Ein britisches Produzentenduo hat den Sound des 68-Jährigen Crooners Tony Christie auf dem Album “Now's The Time“ mächtig aufgemöbelt.

Nun hat er es doch noch geschafft: Tony Christie wird künstlerisch anerkannt. Das schien gerade in Deutschland kaum möglich. Denn hier war er zwar auch in den Jahrzehnten populär, als in seiner Heimat Großbritannien längst niemand mehr etwas von ihm hören wollte; aber als Schlagersänger, der Weihnachtsalben und anderen Fließbandkitsch auf den Markt warf, nicht als ernst zu nehmender Sänger.

Doch jetzt hat der 68-Jährige, der nicht einmal davor zurückschreckte, seinen vier Jahrzehnte alten Hit "Is This The Way To Amarillo" mit der Hermes House Band neu einzusingen, mit "Now's The Time" ein überraschend gutes Album vorgelegt.
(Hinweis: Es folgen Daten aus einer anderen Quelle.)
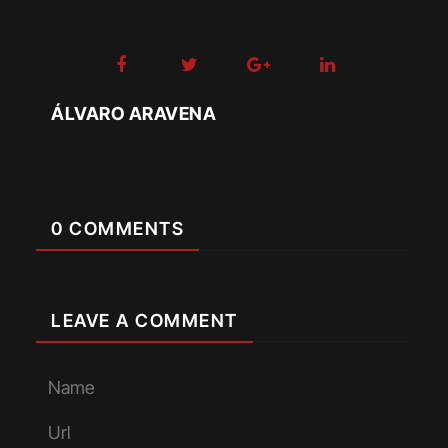
ÁLVARO ARAVENA
0 COMMENTS
LEAVE A COMMENT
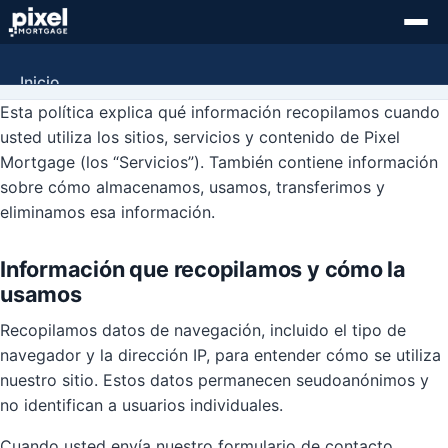
Política de privacidad
Inicio
Esta política explica qué información recopilamos cuando
Programas para corredores
usted utiliza los sitios, servicios y contenido de Pixel
Mortgage (los “Servicios”). También contiene información
Programas para agentes
sobre cómo almacenamos, usamos, transferimos y
eliminamos esa información.
Contacto
English
Información que recopilamos y cómo la
usamos
Recopilamos datos de navegación, incluido el tipo de
navegador y la dirección IP, para entender cómo se utiliza
nuestro sitio. Estos datos permanecen seudoanónimos y
no identifican a usuarios individuales.
Cuando usted envía nuestro formulario de contacto,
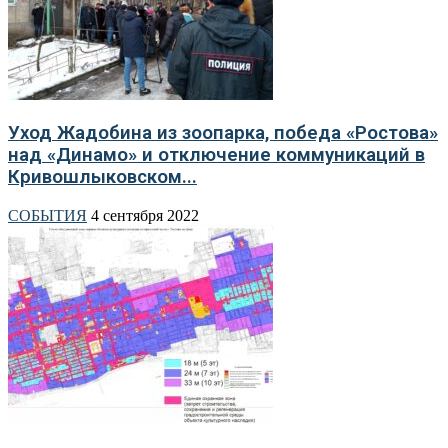
Уход Жадобина из зоопарка, победа «Ростова»
над «Динамо» и отключение коммуникаций в
Кривошлыковском...
СОБЫТИЯ
4 сентября 2022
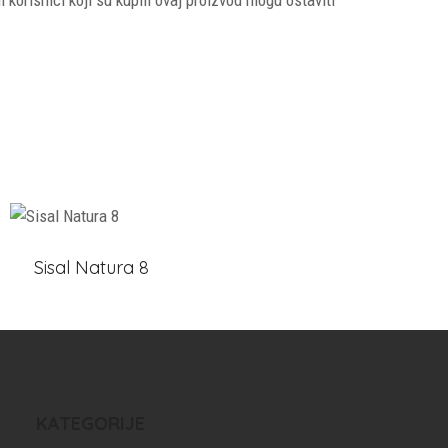
i korisnici koji su kupili ovaj proizvod mogu ostaviti
Sisal Natura 8
KATEGORIJE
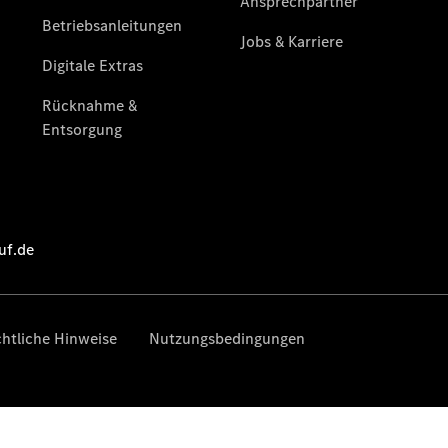
Mercedes-
Benz
Store
Gebrauchtwagensuche
Elektrotransporter
Sprinter
Sprinter
Kastenwagen
eSprinter
Kastenwagen
- elektrisch
Sprinter
Tourer
Sprinter
Pritschenfahrzeug
eSprinter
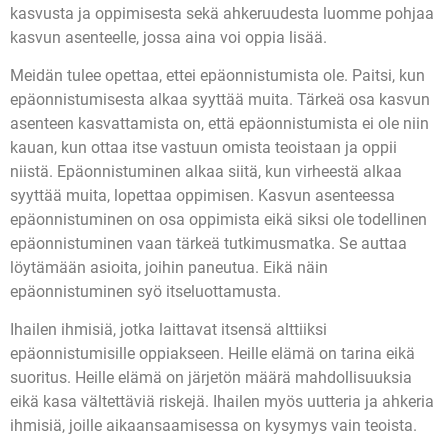
kasvusta ja oppimisesta sekä ahkeruudesta luomme pohjaa
kasvun asenteelle, jossa aina voi oppia lisää.
Meidän tulee opettaa, ettei epäonnistumista ole. Paitsi, kun
epäonnistumisesta alkaa syyttää muita. Tärkeä osa kasvun
asenteen kasvattamista on, että epäonnistumista ei ole niin
kauan, kun ottaa itse vastuun omista teoistaan ja oppii
niistä. Epäonnistuminen alkaa siitä, kun virheestä alkaa
syyttää muita, lopettaa oppimisen. Kasvun asenteessa
epäonnistuminen on osa oppimista eikä siksi ole todellinen
epäonnistuminen vaan tärkeä tutkimusmatka. Se auttaa
löytämään asioita, joihin paneutua. Eikä näin
epäonnistuminen syö itseluottamusta.
Ihailen ihmisiä, jotka laittavat itsensä alttiiksi
epäonnistumisille oppiakseen. Heille elämä on tarina eikä
suoritus. Heille elämä on järjetön määrä mahdollisuuksia
eikä kasa vältettäviä riskejä. Ihailen myös uutteria ja ahkeria
ihmisiä, joille aikaansaamisessa on kysymys vain teoista.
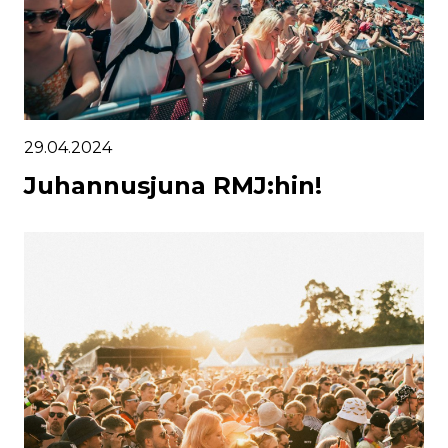
29.04.2024
Juhannusjuna RMJ:hin!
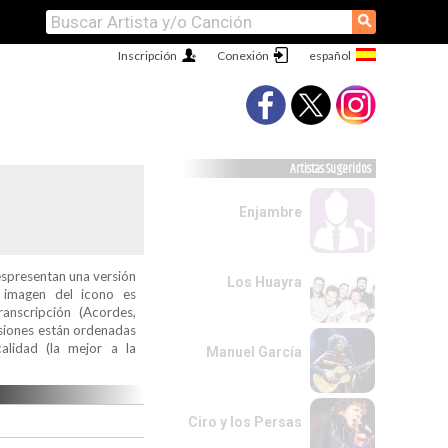
⚲
Inscripción
Conexión
Artistas Sugeridos
Enjambre
espresentan una versión
Los Huayra
a imagen del icono es
ranscripción (Acordes,
ersiones están ordenadas
alidad (la mejor a la
Manuel García
Ciro y los Persas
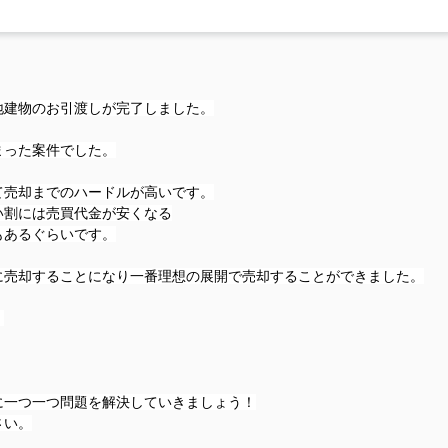
地建物のお引渡しが完了しました。
まった案件でした。
て売却までのハードルが高いです。
い割には売買代金が安くなる
もあるぐらいです。
に売却することになり一番理想の展開で売却することができました。
。
に一つ一つ問題を解決していきましょう！
さい。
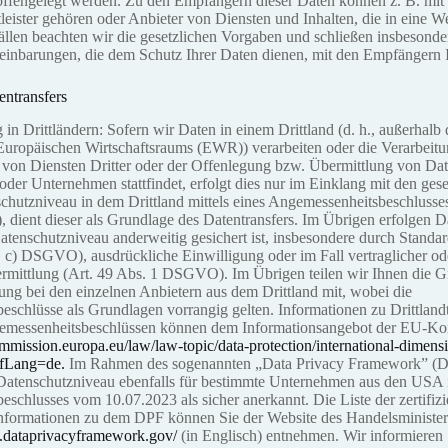
offengelegt werden. Zu den Empfängern dieser Daten können z. B. mi
tleister gehören oder Anbieter von Diensten und Inhalten, die in eine 
Fällen beachten wir die gesetzlichen Vorgaben und schließen insbesond
einbarungen, die dem Schutz Ihrer Daten dienen, mit den Empfängern I
entransfers
 in Drittländern: Sofern wir Daten in einem Drittland (d. h., außerhalb
Europäischen Wirtschaftsraums (EWR)) verarbeiten oder die Verarbeit
von Diensten Dritter oder der Offenlegung bzw. Übermittlung von Dat
 oder Unternehmen stattfindet, erfolgt dies nur im Einklang mit den ges
chutzniveau in dem Drittland mittels eines Angemessenheitsbeschluss
dient dieser als Grundlage des Datentransfers. Im Übrigen erfolgen Da
tenschutzniveau anderweitig gesichert ist, insbesondere durch Standar
t. c) DSGVO), ausdrückliche Einwilligung oder im Fall vertraglicher od
ermittlung (Art. 49 Abs. 1 DSGVO). Im Übrigen teilen wir Ihnen die 
lung bei den einzelnen Anbietern aus dem Drittland mit, wobei die
schlüsse als Grundlagen vorrangig gelten. Informationen zu Drittland
gemessenheitsbeschlüssen können dem Informationsangebot der EU-
ommission.europa.eu/law/law-topic/data-protection/international-dimens
efLang=de.
Im Rahmen des sogenannten „Data Privacy Framework” (D
atenschutzniveau ebenfalls für bestimmte Unternehmen aus den USA
schlusses vom 10.07.2023 als sicher anerkannt. Die Liste der zertifi
 Informationen zu dem DPF können Sie der Website des Handelsminist
.dataprivacyframework.gov/
(in Englisch) entnehmen. Wir informieren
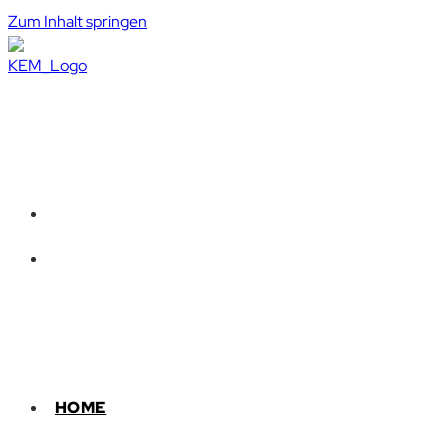
Zum Inhalt springen
HOME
Es hat ihm neben neuen Fans auch die Wertschätzung der Kritiker eingetragen.

Das Produzentenduo Richard Barratt und Michael Ward hat den Sound des Briten mächtig aufgemöbelt. Schon beim titelgebenden ersten Song sieht man Christie vor dem inneren Auge eine Showtreppe hinabstolzieren, einen Martini in der Hand, die andere lässig den Takt mitschnipsend. "Now's The Time" gibt die Marschrichtung der Platte vor: Zurück in die 60er- und 70er-Jahre, zurück zu opulenten Arrangements und schmissigen Rhythmen. Dazu passt Christies Tenor, zumal ihm Barratt und Ward höchst selten Platz für das ganz große Melodrama lassen. Nur bei "Steal The Sun" plätschert - von Piano und Streichern umschmeichelt - das pure Pathos aus den Boxen, sonst fängt der kraftvolle Sound von Bläsern und trockenem Schlagzeug, dessen Einflüsse sich aus Northern Soul und dem Werk von Burt Bacharach speisen, das übermäßig Gefühlige verlässlich wieder ein.

Zehn der Songs gehen auf das Konto von Barratt und Ward, für zwei weitere hat man sich stilsicherer Zuarbeit von außen versichert. Pulp-Frontmann Jarvis Cocker hat für Christie die zeitlose "Get Carter"-Titelmelodie bearbeitet, das augenzwinkernde "Get Christie" daraus gemacht. Stärkstes Stück des Albums ist aber "7 Hills", Christies Duett mit Róisín Murphy, einer Hälfte des TripHop-Duos Moloko. Countryeskes mit einem treibenden Beat unterlegt ergibt eine Nummer, die auch jenseits des Bewertungsmaßstabes "Tony Christie früher" versus "Tony Christie heute" zu überzeugen weiß.

"Now's The Time" beweist erneut: Mit dem richtigen Material können auch Sänger glänzen, von denen man das nicht erwartet hätte.